Tenslotte zond Hij zijn Zoon
Ontrouwe pachters
Door beelden uit het dagelijkse leven van zijn tijd heeft Jezus Christus de Joden trachten duidelijk te maken hoe het er met hen voorstond. Op een keer vertelde Hij hun van een man die een wijngaard plantte, er een rotsmuur om aanbracht, er een persbak in uitgroef en een uitkijktoren er in oprichtte. Toen alles kant en klaar was verhuurde hij de wijngaard en ging hij naar het buitenland.
Na verloop van tijd zond hij zijn knechten om de opbrengst van de wijngaard in ontvangst te nemen. Wat deden echter de pachters? Ze sloegen de knechten de wijngaard uit, en sommigen vermoordden ze zelfs.
Nog eens probeerde de eigenaar zijn inkomsten binnen te krijgen, maar het lukte niet; alweer werden zijn knechten met schimpscheuten overladen en mishandeld. Ten einde raad zond de eigenaar dan zijn zoon met de gedachte: “Die zullen ze tenminste ontzien”. Toen de pachters echter de zoon zagen aankomen lachten ze helemaal in hun vuistje. Dat was de erfgenaam immers; welnu, als ze die doodsloegen hadden ze de mogelijkheid de hele erfenis in bezit te krijgen.
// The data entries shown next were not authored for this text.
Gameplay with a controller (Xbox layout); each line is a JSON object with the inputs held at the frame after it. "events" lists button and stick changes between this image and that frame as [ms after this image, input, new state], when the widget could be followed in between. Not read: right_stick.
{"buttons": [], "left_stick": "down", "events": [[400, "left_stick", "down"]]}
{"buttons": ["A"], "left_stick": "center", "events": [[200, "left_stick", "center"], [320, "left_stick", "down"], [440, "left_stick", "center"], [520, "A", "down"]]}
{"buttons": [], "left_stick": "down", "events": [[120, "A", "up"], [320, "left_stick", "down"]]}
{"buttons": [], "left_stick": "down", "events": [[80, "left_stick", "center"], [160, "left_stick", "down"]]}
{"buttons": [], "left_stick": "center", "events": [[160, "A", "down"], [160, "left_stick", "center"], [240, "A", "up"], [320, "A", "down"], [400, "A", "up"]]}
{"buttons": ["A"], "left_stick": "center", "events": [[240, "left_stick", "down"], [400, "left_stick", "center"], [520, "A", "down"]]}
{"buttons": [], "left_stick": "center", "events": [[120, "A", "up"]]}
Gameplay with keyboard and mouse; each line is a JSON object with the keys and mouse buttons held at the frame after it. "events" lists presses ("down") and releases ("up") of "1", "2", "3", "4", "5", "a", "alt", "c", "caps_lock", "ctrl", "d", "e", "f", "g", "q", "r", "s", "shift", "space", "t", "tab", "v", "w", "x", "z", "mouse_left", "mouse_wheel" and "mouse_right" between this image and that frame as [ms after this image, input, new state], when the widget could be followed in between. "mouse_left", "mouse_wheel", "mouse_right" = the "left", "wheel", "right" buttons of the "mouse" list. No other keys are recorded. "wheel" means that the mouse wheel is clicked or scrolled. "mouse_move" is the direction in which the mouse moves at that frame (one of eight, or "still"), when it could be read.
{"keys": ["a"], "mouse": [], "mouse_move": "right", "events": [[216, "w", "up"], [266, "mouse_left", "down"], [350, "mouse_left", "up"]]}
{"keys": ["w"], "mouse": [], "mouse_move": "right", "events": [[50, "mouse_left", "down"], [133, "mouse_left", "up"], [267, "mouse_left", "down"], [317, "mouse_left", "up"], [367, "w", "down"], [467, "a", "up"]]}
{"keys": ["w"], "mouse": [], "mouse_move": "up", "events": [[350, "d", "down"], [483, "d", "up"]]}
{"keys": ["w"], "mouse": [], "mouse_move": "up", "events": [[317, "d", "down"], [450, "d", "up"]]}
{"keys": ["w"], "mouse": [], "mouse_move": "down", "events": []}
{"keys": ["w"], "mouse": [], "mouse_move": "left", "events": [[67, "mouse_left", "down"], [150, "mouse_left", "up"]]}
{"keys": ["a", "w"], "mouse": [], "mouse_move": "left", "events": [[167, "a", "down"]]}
Zo gedacht, zo gedaan.
Dan stopt de Here met vertellen en stelt de vraag:
“Wanneer nu de heer van de wijngaard komt, wat zal hij met die pachters doen?”
De Joden hebben daarop hun antwoord direkt klaar; zonder mankeren zeggen ze:
“Hij zal ze een vreselijke dood doen sterven en de wijngaard aan betere pachters verhuren, die hem tenminste de opbrengst afleveren.”
Heil voor de heidenen
Met dat antwoord ondertekenden ze eigenlijk hun eigen vonnis. Hadden ze dan niet door dat de Heer met de wijngaard het land Palestina bedoelde, dat Hij als het ware aan Israël had verpacht? Ze hadden dat wel kunnen aanvoelen, want in de Psalmen en in het boek Jesaja werden Palestina en Israël dikwijls met een wijngaard vergeleken. Dat niet alleen, ook stond daar opgetekend dat Israël ontrouw was en slechte vruchten voor God voortbracht. En als het ging om het straffen van de schurkachtige pachters en het geven van de wijngaard aan anderen, hadden ze dan niet gelezen over de steen die door de tempelbouwers veracht was, die een, hoeksteen zou worden, door God zelf geplaatst? Dit houdt de Heer hen voor, en dan kondigt Hij hen zonder omwegen aan dat het heil hen ontnomen en anderen aangeboden zou worden. Israël zou over z’n eigen Messias struikelen en door Hem vermorzeld worden!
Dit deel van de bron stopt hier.